**Document section**.
--- Start ---
You are viewing a plain text version of this content. The canonical link for it is here.
Posted to c-dev@xerces.apache.org by "Alberto Massari (JIRA)" <xe...@xml.apache.org> on 2013/02/24 19:34:12 UTC

[jira] [Resolved] (XERCESC-1984) TranscodeToStr::transcode throws an exception when transcoding to UTF-8

     [ https://issues.apache.org/jira/browse/XERCESC-1984?page=com.atlassian.jira.plugin.system.issuetabpanels:all-tabpanel ]

Alberto Massari resolved XERCESC-1984.
--------------------------------------

       Resolution: Fixed
    Fix Version/s: 3.2.0
         Assignee: Alberto Massari

A fix is in SVN. Please verify.
                
> TranscodeToStr::transcode throws an exception when transcoding to UTF-8
> -----------------------------------------------------------------------
>
>                 Key: XERCESC-1984
>                 URL: https://issues.apache.org/jira/browse/XERCESC-1984
>             Project: Xerces-C++
>          Issue Type: Bug
>          Components: Utilities
>    Affects Versions: 3.2.0, 4.0.0
>         Environment: Bug reproducible on a Red Hat 5 based platform. The bug doesn't seem to be platform specific though.
>            Reporter: Dan PV
>            Assignee: Alberto Massari
>              Labels: exception, transcode
>             Fix For: 3.2.0
>
>         Attachments: transtest2.cpp
>
>
> This issue relates to the bug fix for issue XERCESC-1947. There are still cases where the method will fail in providing a transcoded version without throwing an exception. See the attached "transtest2.cpp" to reproduce the issue.
--- End ---
**Actions to take**.
A. Based on the issue notice above, say whether each statement agrees with it, and quote the words that decide each case. (i) The issue was closed with a resolution of fixed. (ii) The bug is said to occur only on Red Hat 5. (iii) Version 4.0.0 is listed among the affected versions.
B. Answer these questions from the issue notice above, one per line, marking each answer like its question.
(i) Under which component is the issue filed?
(ii) What is the name of the attached file?
(iii) Which earlier issue does this one relate to?
C. Reproduce the part of the issue notice above from "Posted to c-dev@xerces.apache.org" up to and including "Massari resolved XERCESC-1984.".

**Collected material**.
--- Start ---
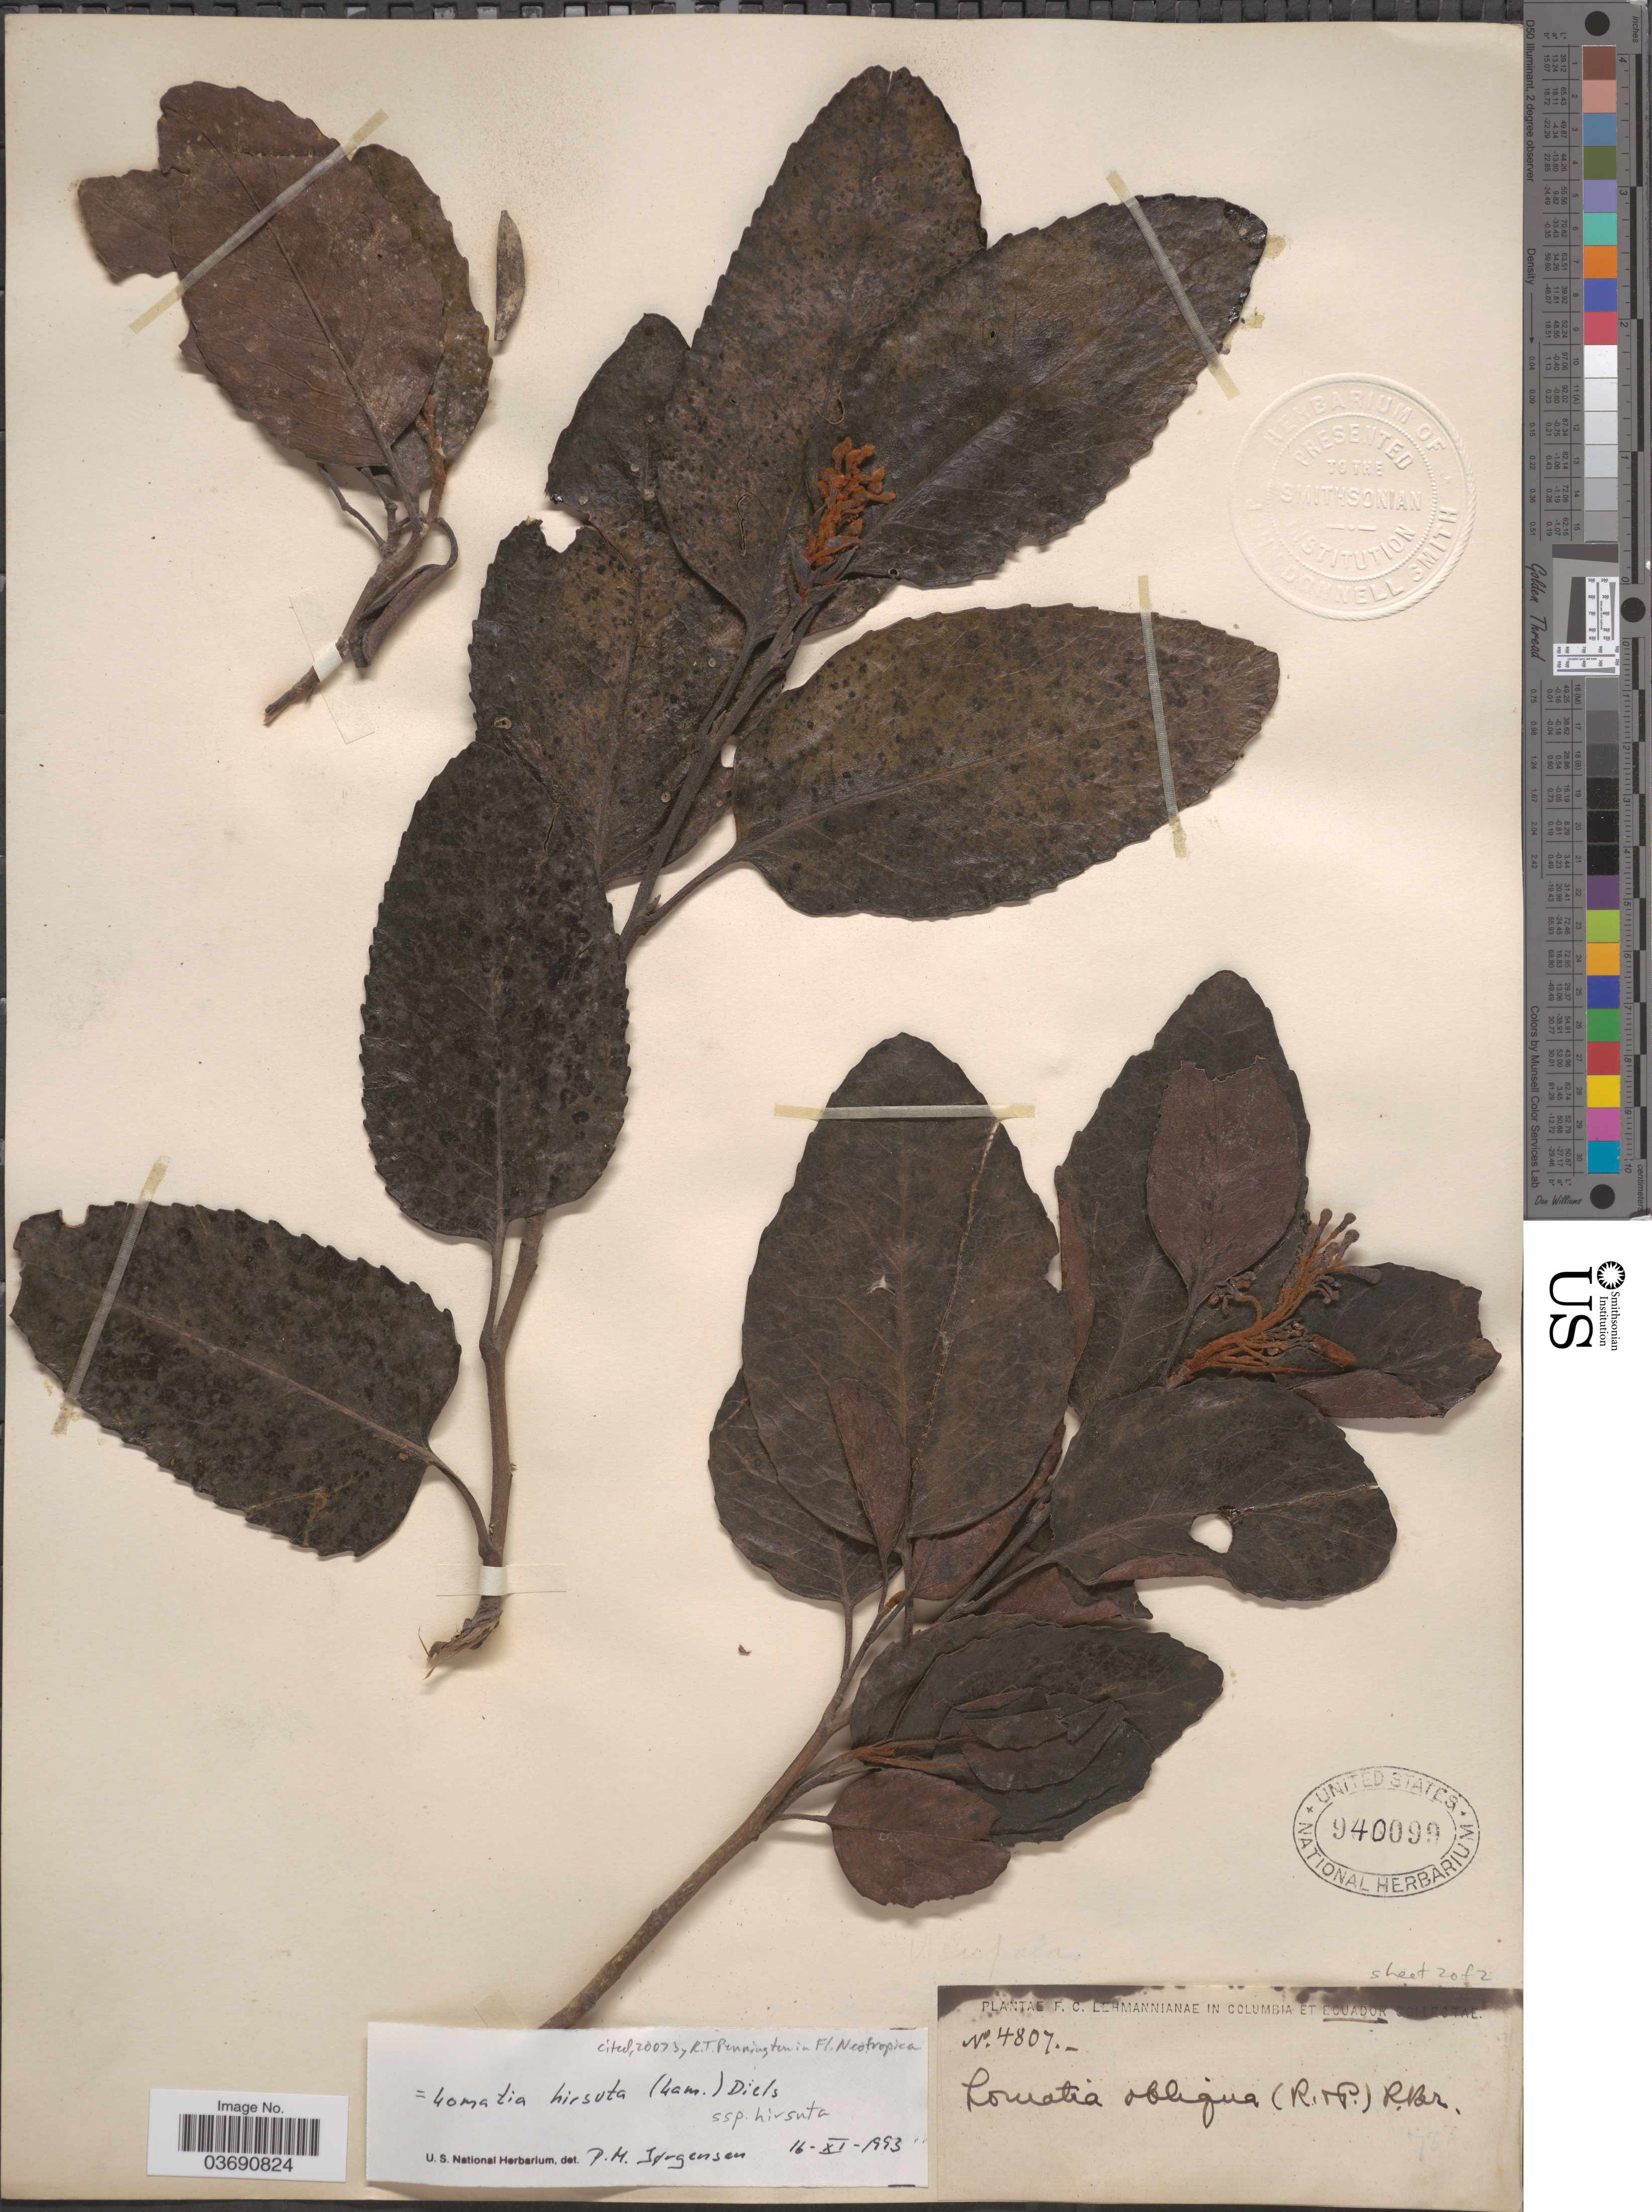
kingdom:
--- End ---
**Answers below**.
A.
(i) Yes: "Resolution: Fixed"
(ii) No: "The bug doesn't seem to be platform specific though."
(iii) Yes: "Affects Versions: 3.2.0, 4.0.0"

B.
(i) Utilities
(ii) transtest2.cpp
(iii) XERCESC-1947

C.
Posted to c-dev@xerces.apache.org by "Alberto Massari (JIRA)" <xe...@xml.apache.org> on 2013/02/24 19:34:12 UTC

[jira] [Resolved] (XERCESC-1984) TranscodeToStr::transcode throws an exception when transcoding to UTF-8

     [ https://issues.apache.org/jira/browse/XERCESC-1984?page=com.atlassian.jira.plugin.system.issuetabpanels:all-tabpanel ]

Alberto Massari resolved XERCESC-1984.